■ **Set problem**: Convert the lines from the one containing "genus: Planchonella" through the one containing "state / province: Cajamarca", both included, into a JSON list of strings with one string per line, skipping any blank lines.

(Data entries)
-- begin --

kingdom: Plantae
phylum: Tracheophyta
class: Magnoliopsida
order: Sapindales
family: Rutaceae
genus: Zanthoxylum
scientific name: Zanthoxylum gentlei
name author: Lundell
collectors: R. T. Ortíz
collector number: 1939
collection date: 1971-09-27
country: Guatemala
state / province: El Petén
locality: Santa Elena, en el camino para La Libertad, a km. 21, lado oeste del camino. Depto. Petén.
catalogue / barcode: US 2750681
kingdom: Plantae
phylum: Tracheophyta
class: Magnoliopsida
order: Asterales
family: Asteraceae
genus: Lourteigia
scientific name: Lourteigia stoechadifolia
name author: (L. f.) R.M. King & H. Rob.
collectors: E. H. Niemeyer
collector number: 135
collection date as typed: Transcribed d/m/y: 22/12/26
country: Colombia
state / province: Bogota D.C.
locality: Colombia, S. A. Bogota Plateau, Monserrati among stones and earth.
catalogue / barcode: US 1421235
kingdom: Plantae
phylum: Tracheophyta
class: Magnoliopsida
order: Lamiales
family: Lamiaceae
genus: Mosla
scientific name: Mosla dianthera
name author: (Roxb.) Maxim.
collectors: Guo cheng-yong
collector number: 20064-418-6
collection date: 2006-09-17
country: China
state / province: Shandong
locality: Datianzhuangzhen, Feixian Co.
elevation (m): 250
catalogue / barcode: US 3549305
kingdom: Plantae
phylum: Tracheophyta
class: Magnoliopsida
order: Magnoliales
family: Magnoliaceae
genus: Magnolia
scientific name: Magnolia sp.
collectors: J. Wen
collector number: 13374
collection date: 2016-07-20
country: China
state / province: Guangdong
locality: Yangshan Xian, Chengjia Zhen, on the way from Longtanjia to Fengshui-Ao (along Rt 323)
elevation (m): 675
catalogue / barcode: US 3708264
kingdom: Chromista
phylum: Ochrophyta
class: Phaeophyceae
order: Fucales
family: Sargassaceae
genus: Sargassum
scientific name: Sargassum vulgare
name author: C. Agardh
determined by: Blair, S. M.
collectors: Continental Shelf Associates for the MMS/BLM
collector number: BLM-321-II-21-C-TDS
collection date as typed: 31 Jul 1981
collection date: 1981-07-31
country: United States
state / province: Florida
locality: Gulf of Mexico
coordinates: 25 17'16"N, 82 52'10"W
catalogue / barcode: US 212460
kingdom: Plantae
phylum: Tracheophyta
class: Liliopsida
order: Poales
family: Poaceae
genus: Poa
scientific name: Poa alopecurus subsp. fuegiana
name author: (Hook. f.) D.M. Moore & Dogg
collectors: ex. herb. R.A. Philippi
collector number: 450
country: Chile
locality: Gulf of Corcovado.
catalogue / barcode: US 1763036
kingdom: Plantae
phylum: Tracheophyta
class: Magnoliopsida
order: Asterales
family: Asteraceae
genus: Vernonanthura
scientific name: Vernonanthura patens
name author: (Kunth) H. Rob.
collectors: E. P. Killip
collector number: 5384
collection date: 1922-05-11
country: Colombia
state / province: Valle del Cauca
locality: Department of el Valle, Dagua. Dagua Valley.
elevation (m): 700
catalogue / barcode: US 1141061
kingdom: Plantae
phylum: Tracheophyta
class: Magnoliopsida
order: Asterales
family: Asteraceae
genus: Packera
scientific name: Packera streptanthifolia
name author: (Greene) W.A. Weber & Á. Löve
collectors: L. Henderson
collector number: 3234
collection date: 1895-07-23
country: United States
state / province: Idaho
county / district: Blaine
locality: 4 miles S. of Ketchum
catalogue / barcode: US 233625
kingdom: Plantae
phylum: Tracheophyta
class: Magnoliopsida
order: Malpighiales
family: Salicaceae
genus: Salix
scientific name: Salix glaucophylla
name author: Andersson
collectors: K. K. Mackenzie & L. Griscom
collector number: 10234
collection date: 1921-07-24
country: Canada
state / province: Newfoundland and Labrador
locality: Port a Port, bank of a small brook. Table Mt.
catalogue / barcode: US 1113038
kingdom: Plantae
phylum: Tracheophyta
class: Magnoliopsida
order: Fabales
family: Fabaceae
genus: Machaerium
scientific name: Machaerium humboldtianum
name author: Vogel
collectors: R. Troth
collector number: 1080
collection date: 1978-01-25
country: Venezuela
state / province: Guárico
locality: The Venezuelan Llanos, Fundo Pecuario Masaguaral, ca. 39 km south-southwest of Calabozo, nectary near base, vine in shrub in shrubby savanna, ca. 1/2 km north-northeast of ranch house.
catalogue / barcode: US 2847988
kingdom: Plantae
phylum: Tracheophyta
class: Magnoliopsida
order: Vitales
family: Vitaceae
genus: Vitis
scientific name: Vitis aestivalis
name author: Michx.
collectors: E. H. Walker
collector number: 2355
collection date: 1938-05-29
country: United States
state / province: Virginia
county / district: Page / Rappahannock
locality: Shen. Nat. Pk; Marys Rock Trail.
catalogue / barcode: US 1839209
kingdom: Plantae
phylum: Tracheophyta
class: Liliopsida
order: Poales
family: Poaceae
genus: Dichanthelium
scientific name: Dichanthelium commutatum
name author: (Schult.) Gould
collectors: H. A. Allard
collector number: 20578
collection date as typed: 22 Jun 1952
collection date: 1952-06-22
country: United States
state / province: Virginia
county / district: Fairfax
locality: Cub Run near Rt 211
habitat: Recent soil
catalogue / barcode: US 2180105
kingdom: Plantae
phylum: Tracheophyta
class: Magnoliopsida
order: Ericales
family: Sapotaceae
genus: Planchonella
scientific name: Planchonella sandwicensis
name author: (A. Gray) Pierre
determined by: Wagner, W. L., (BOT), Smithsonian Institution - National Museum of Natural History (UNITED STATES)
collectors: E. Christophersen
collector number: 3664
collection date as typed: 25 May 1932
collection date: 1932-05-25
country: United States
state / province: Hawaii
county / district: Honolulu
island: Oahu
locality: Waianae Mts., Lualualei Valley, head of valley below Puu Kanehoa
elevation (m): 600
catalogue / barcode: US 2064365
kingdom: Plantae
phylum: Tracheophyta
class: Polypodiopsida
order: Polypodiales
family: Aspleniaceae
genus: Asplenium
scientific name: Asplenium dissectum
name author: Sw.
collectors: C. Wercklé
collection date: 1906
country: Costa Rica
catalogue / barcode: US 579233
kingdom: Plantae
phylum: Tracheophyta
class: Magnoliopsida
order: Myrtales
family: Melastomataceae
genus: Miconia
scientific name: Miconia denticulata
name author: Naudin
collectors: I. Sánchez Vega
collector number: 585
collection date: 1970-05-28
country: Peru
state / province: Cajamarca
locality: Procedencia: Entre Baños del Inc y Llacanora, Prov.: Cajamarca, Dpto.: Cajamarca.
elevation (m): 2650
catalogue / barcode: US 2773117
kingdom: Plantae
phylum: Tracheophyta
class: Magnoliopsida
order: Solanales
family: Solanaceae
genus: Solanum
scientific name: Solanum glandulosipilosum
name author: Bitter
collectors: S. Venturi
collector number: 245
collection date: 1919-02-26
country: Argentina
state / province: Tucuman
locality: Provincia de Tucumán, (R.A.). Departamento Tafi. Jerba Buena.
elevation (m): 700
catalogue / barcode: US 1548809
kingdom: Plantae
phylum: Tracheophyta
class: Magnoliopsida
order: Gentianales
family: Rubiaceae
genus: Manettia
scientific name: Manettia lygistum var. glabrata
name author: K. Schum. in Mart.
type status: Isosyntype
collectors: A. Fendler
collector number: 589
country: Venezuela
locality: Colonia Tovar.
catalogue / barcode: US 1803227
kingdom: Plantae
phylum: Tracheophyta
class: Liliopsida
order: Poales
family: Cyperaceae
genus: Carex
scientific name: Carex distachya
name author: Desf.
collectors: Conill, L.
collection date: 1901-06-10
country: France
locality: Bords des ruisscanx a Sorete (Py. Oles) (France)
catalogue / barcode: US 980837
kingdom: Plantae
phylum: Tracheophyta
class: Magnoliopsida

-- end --

■ **Finished exercise**:
[
  "genus: Planchonella",
  "scientific name: Planchonella sandwicensis",
  "name author: (A. Gray) Pierre",
  "determined by: Wagner, W. L., (BOT), Smithsonian Institution - National Museum of Natural History (UNITED STATES)",
  "collectors: E. Christophersen",
  "collector number: 3664",
  "collection date as typed: 25 May 1932",
  "collection date: 1932-05-25",
  "country: United States",
  "state / province: Hawaii",
  "county / district: Honolulu",
  "island: Oahu",
  "locality: Waianae Mts., Lualualei Valley, head of valley below Puu Kanehoa",
  "elevation (m): 600",
  "catalogue / barcode: US 2064365",
  "kingdom: Plantae",
  "phylum: Tracheophyta",
  "class: Polypodiopsida",
  "order: Polypodiales",
  "family: Aspleniaceae",
  "genus: Asplenium",
  "scientific name: Asplenium dissectum",
  "name author: Sw.",
  "collectors: C. Wercklé",
  "collection date: 1906",
  "country: Costa Rica",
  "catalogue / barcode: US 579233",
  "kingdom: Plantae",
  "phylum: Tracheophyta",
  "class: Magnoliopsida",
  "order: Myrtales",
  "family: Melastomataceae",
  "genus: Miconia",
  "scientific name: Miconia denticulata",
  "name author: Naudin",
  "collectors: I. Sánchez Vega",
  "collector number: 585",
  "collection date: 1970-05-28",
  "country: Peru",
  "state / province: Cajamarca"
]